Подчеркнем, что отлучение человека (а с ним, естественно, и природы) от Бога осуществимо, – что только на первый взгляд может показаться парадоксальным, – благодаря свободе, то есть тому началу в человеке, которое не является природным, естественным, а является божественным, “Божьим” началом. Человек, обладая божественной “субстанцией” свободы, является “образом” Бога, однако человек может пожелать владеть свободой “вне Бога” по собственной воле, повторив таким образом первичный акт Души мира, означавший ее Падение. Это происходит потому, что “человек не только имеет ту внутреннюю сущность жизни – всеединство, – которую имеет и Бог, но он свободен восхотеть иметь ее, как Бог, то есть может от себя восхотеть быть как Бог”[385]. В человеке вмещаются “все противоположности”, он является “ничем” и “всем”. В его свободе также умещается стремление к тому, чтобы “быть как Бог” то есть быть “всем” а это значит и потенциальное отдаление от Бога, а вместе с ним и отдаление всего космоса, всей природы, и в то же время в этой свободе – залог самоспасения человека и освобождения природы от поработивших ее сил зла.

Строки набора данных:
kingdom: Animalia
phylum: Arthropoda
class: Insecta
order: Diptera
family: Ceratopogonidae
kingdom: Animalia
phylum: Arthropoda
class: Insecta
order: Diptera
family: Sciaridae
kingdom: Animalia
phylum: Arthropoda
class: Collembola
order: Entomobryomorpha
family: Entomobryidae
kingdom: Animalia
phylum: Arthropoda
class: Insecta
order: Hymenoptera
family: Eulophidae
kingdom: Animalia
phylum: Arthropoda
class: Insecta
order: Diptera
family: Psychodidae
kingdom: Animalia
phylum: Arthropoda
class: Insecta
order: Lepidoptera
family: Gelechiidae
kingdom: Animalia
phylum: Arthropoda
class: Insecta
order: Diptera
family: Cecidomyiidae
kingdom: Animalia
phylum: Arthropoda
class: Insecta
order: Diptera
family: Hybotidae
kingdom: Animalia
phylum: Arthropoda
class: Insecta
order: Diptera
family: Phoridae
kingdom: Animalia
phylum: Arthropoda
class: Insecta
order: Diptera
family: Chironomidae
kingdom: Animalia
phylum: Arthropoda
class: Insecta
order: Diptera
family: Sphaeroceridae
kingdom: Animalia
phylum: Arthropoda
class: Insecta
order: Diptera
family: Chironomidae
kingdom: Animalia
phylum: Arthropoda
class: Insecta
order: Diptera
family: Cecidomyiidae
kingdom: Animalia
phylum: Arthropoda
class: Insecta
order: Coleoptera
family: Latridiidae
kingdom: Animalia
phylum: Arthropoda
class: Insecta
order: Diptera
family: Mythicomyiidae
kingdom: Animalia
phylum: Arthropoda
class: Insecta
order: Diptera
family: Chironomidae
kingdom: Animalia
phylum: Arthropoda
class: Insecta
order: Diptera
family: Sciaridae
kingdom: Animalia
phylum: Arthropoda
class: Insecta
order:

Задание:
Ответьте на вопросы по тексту о свободе человека.
1. Благодаря чему, согласно тексту, осуществимо отлучение человека от Бога?
2. Чей первичный акт повторяет человек, пожелавший владеть свободой «вне Бога», и что этот акт означал?
3. Чем является человек, в котором вмещаются «все противоположности»?

Ответ на задание:
1. Благодаря свободе, то есть началу в человеке, которое является не природным, а божественным.
2. Первичный акт Души мира, означавший ее Падение.
3. Он является «ничем» и «всем».